## DIRECTIONS
Work out how many lines below contain "scroll". Provide only the figure.

## SOURCE INFORMATION
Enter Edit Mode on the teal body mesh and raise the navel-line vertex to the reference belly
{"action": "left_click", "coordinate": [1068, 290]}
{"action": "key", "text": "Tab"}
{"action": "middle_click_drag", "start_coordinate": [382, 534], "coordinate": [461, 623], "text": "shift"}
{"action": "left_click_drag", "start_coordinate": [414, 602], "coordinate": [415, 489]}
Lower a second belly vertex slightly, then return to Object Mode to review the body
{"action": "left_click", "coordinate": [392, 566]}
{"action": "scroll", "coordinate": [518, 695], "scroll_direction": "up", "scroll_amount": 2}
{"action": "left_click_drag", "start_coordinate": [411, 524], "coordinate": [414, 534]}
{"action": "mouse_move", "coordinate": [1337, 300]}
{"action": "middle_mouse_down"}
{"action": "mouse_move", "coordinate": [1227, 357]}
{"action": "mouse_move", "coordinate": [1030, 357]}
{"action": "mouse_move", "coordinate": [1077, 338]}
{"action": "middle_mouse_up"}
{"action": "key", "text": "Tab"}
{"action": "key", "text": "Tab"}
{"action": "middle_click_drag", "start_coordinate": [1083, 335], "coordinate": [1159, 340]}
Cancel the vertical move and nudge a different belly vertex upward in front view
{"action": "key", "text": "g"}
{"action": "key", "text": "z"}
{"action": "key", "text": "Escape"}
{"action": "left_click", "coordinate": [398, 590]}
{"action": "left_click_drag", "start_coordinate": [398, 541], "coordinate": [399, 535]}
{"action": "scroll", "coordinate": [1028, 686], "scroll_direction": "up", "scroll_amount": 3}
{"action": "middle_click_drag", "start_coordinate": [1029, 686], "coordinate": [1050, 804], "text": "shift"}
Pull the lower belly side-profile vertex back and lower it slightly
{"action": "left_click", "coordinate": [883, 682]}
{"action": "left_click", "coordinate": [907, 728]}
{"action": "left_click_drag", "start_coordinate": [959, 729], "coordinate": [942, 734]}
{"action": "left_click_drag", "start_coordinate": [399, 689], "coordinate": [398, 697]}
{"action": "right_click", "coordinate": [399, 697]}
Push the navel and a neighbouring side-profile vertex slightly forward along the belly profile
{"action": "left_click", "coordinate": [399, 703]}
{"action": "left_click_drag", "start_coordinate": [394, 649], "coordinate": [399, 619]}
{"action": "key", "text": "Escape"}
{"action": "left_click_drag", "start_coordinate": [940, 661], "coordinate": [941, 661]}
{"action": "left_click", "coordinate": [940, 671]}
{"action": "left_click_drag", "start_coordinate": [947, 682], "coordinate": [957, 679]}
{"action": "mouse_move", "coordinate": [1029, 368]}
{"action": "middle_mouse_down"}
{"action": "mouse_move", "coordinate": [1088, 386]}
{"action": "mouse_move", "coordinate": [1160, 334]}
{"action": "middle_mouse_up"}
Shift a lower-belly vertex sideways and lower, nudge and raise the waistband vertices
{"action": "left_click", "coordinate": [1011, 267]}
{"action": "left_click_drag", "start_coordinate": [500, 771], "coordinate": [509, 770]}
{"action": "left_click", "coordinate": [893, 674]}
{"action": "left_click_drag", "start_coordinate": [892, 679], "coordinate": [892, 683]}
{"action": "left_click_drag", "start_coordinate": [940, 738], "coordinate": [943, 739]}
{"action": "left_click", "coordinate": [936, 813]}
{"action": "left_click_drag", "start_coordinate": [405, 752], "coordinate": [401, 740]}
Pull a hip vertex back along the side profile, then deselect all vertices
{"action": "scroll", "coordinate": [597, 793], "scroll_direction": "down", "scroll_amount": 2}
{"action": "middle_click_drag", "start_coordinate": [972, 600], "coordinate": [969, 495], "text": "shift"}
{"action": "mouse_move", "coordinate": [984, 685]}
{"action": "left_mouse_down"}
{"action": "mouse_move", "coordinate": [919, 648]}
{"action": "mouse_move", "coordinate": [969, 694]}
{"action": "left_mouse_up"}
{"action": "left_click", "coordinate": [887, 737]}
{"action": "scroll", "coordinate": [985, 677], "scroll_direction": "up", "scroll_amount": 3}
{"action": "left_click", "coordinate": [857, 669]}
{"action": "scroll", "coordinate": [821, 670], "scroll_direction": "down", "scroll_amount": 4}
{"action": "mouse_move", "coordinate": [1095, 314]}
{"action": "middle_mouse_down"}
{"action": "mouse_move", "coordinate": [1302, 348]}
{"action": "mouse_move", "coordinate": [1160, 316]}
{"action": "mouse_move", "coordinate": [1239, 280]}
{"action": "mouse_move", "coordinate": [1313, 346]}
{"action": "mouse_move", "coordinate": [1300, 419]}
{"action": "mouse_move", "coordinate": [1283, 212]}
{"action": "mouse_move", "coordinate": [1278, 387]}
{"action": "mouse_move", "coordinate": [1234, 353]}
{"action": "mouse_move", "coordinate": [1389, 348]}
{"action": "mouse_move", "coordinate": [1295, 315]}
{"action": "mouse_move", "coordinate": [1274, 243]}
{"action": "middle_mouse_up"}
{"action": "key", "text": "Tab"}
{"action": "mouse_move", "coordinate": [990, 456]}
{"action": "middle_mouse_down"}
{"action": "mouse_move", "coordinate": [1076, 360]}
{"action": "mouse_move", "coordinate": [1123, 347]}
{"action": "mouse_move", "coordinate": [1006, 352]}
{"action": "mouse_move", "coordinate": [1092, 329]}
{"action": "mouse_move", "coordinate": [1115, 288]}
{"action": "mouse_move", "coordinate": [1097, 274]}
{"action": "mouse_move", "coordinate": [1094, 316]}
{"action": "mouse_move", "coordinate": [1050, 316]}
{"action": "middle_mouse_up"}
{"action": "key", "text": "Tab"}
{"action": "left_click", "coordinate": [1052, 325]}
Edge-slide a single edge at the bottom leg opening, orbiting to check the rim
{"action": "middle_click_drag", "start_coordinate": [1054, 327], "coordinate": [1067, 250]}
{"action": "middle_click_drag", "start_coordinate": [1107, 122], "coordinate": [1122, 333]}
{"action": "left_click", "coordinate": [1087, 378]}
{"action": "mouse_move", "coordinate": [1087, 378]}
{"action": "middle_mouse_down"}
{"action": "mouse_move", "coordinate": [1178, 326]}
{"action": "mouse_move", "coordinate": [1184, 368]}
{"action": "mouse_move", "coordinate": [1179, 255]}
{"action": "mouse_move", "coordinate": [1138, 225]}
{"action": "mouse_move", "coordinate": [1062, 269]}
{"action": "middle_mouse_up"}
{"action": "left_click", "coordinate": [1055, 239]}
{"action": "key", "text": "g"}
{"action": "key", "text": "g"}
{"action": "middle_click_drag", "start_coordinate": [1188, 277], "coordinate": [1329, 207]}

## COMPLETED EXERCISE
5